「中国版オスプレイ」誕生か!? 実現なら“快挙”だし最強? スペックは超最先端…初飛行も迫る
中国のとある企業が、ヘリコプターと固定翼機のメリット両面を備えた「ティルトローター」機の国産化を進めています。すでに試作機が製作中のこのモデルにはどういった特徴があるのでしょうか。
目指すのは日本でも話題のアレ
R6000の外見は、V-22と特徴が似ています。長細い胴体の中央上部に主翼が設置され、その両端には3枚のブレードが着いたローターが備わっています。ローターは前方水平から真上の90度の範囲で可動します。V-22はエンジンがポッド式になっており、ローターとエンジンがセットで可動するようになっていますが、R6000ではエンジンは主翼端に固定されており、ローター部分だけが可動するローターアーム方式となっています。この方式は開発中のV-280でも採用されており、可動部分を少なくすることで軽量化と整備性の向上、それに地上での乗員の乗降や貨物の積み込みなど利便性の向上にも繋がります。

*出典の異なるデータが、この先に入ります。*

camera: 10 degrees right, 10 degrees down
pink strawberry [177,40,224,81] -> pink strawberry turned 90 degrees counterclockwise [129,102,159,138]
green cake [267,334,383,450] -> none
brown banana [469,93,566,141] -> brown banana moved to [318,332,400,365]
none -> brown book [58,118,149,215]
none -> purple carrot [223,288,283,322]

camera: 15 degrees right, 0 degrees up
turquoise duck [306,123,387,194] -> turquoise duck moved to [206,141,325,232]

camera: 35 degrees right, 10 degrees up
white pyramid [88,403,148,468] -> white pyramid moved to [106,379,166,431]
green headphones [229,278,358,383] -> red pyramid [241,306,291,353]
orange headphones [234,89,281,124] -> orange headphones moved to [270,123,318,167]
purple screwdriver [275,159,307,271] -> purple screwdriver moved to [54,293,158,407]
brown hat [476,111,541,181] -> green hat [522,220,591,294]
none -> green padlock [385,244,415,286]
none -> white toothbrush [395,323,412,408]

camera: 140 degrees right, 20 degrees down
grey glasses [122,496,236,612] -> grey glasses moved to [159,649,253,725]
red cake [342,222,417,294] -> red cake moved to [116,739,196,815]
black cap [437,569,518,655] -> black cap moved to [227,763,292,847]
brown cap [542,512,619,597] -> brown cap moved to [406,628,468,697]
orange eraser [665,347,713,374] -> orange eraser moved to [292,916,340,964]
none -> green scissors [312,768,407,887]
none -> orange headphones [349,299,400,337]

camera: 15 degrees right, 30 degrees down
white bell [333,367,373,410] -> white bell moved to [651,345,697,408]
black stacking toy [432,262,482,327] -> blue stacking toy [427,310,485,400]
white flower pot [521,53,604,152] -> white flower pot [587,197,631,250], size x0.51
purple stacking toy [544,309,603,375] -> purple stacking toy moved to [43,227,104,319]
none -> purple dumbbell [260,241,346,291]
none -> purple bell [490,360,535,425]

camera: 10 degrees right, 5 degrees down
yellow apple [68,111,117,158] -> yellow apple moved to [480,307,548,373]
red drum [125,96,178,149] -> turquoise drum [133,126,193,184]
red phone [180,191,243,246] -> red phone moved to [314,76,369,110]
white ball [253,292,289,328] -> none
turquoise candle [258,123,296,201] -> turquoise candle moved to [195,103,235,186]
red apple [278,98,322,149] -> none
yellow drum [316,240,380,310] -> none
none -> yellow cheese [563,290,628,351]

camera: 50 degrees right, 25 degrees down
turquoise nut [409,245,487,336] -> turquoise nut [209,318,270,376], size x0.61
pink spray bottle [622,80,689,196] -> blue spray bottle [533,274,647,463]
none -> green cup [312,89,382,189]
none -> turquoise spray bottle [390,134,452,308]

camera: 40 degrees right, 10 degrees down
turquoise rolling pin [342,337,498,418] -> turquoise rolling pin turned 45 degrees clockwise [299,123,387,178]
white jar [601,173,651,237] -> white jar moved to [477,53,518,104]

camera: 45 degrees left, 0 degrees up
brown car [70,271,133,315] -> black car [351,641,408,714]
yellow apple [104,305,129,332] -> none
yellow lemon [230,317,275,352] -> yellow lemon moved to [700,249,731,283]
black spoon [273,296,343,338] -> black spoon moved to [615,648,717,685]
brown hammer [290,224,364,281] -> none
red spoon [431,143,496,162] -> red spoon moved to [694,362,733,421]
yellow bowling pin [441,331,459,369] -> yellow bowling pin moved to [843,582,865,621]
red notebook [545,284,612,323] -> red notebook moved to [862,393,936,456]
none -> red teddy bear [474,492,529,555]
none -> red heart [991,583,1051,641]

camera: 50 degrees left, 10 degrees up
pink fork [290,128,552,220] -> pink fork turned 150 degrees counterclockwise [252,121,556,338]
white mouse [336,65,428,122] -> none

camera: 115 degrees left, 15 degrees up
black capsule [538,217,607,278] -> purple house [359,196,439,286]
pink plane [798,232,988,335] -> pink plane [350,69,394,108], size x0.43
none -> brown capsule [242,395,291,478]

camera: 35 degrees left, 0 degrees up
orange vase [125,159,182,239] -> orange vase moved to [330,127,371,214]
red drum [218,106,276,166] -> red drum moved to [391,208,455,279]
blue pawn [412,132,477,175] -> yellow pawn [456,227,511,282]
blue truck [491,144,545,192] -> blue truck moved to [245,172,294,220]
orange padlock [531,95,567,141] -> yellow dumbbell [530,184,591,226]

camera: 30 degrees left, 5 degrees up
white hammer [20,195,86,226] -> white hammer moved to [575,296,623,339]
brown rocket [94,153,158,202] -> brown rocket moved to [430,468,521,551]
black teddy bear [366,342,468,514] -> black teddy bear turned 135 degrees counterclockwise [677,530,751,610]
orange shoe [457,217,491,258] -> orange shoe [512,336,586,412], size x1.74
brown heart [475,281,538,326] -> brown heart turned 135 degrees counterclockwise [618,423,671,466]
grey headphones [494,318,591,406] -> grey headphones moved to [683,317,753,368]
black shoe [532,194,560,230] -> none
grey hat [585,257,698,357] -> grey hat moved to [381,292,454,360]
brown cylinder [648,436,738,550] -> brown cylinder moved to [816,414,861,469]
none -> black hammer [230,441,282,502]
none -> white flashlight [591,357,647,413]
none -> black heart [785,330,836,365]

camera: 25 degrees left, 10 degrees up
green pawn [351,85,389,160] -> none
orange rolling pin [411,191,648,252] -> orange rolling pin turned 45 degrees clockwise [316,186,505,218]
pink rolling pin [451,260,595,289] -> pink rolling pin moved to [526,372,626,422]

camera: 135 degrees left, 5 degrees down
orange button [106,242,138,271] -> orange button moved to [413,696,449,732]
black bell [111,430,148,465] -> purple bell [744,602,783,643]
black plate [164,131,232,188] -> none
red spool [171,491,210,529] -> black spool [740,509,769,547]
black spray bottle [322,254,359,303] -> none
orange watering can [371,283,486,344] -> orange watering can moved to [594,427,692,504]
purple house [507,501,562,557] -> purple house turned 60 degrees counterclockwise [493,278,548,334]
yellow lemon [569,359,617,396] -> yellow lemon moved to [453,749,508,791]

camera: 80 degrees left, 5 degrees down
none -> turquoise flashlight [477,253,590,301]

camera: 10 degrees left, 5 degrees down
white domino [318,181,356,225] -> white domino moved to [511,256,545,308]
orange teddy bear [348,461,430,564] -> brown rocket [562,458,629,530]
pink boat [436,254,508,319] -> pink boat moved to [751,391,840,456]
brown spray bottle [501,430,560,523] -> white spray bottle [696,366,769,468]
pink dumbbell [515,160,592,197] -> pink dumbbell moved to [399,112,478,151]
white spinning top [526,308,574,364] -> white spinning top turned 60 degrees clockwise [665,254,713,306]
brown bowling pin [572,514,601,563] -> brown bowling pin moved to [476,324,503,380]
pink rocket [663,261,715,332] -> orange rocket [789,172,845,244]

R6000の初飛行は2025年の夏頃を予定しており、最初に実用化されるのは、モデルパイロットによって操縦される貨物輸送機となりますが、その後は人員を輸送する旅客機型へと開発を進め、同時にパイロットを廃止して自動操縦による無人機化も目指しているといいます。
つまり、メーカーはR6000を有人のティルトローター機として開発しているのではなく、最終的には自動操縦による新しいモビリティーを目指しているのです。同社はそれを「Private Car in the Sky」と説明しており、これは日本で言うところの「空飛ぶクルマ」と同じコンセプトといえます。
「ユナイテッド・エアクラフト」は2012年に設立された会社ですが、最初に実用化したのは重量数キログラムの産業用ドローンでした。その後、より大型のドローンとして無人ヘリコプターTD550(最大離陸重量640kg)とT1400(最大離陸重量1.4t)を開発しています。つまり、同社は基本的に航空機メーカーではなく、無人機専門のメーカーになります。
R6000を最初に有人機として開発しているのは、自動操縦といった新しい技術の開発が必要であり、開発を段階的にすることで失敗のリスクを分散する狙いがあると見られます。
ティルトローター機は一般的な航空機と比べて開発が難しく、V-22やAW609もその開発は困難がともないました。このR6000も同様かもしれませんが、無人機専門の同社が目指す最終形態は、これまでのティルトローター機と異なるものであり、実用化されれば大きな注目を集めるのは間違いないでしょう。